→ ТЕКСТ ДОКУМЕНТА:

____

Красноречие трубадуров, завораживающее воздействие коего мы ощущаем
и по сей день, воспоминания о дамах, сочинявших стихи, о благородных
трубадурках, поддерживают миф о рыцарской эпохе Средневековья, когда по
велению прекрасной дамы рыцарь с готовностью отправлялся на край света и
совершал там подвиги во имя своей владычицы. Чего стоит одна только
история трубадура Джауфре Рюделя, отправившегося в 1147 г. из своего
маленького замка на берегу Жиронды за море, дабы лицезреть прекрасную
графиню Типолитанскую, в которую он влюбился по описаниям очевидцев. Из
похода влюбленный трубадур не вернулся: согласно преданию, он умер
в объятиях прекрасной графини. Тема «дальней любви», одна из самых
романтических в мировой литературе, стала темой канцоны Джауфре Рюделя,
канцоны, ставшей едва ли не самым поэтичным стихотворением всей
староокситанской поэзии. У Рюделя будет множество подражателей и
последователей, ибо ни время, ни границы оказались не властны над его
канцоной, которая будет вдохновлять и Петрарку, и Эдмона Ростана, и
Генриха Гейне…
Но средневековые мифы, как, впрочем, и любые мифы, зачастую далеки
от действительности, а про извечно подчиненное положение женщины
в прошлые века знают все. Каково же на самом деле было положение женщин
в средневековой Окситании?
Права женщины в Окситании
Во времена трубадуров любая женщина, будь то знатная дама,
крестьянка или горожанка, целиком зависела от мужа или сына, а
незамужняя женщина — от брата или дяди, иначе говоря, вынуждена была
соизмерять свои поступки с поведением мужчин. «Независимые» женщины,
в современном смысле этого слова, являлись исключением. Получить право
на известную свободу действий могла только вдова, причем обладавшая
существенной вдовьей долей (отписанной ей при заключении брака мужем) и
не менее существенным приданым (возвращавшимся к ней после смерти мужа),
а также обладавшая твердым характером и выдающимися личными качествами,
позволявшими ей не попасть вновь под власть очередного супруга. Примером
такой волевой женщины стала Эрменгарда Нарбоннская, с 1143 по 1189 г.

____

→ ИЗВЛЕЧЁННЫЕ ДАННЫЕ:
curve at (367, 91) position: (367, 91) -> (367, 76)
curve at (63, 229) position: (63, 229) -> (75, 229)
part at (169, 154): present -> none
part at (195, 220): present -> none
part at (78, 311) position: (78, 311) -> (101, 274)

____

→ ЗАДАНИЯ:
(a) Воспроизведите фрагмент текста о трубадурах, начав с места со словами «Права женщины в» и остановившись после слов «1143 по 1189 г.».
(b) Назовите всех, кого, согласно тексту о трубадурах, будет вдохновлять канцона Джауфре Рюделя.

→ ПОЛНЫЕ РЕШЕНИЯ:
(a)
Права женщины в Окситании
Во времена трубадуров любая женщина, будь то знатная дама,
крестьянка или горожанка, целиком зависела от мужа или сына, а
незамужняя женщина — от брата или дяди, иначе говоря, вынуждена была
соизмерять свои поступки с поведением мужчин. «Независимые» женщины,
в современном смысле этого слова, являлись исключением. Получить право
на известную свободу действий могла только вдова, причем обладавшая
существенной вдовьей долей (отписанной ей при заключении брака мужем) и
не менее существенным приданым (возвращавшимся к ней после смерти мужа),
а также обладавшая твердым характером и выдающимися личными качествами,
позволявшими ей не попасть вновь под власть очередного супруга. Примером
такой волевой женщины стала Эрменгарда Нарбоннская, с 1143 по 1189 г.

(b) Петрарка, Эдмон Ростан, Генрих Гейне.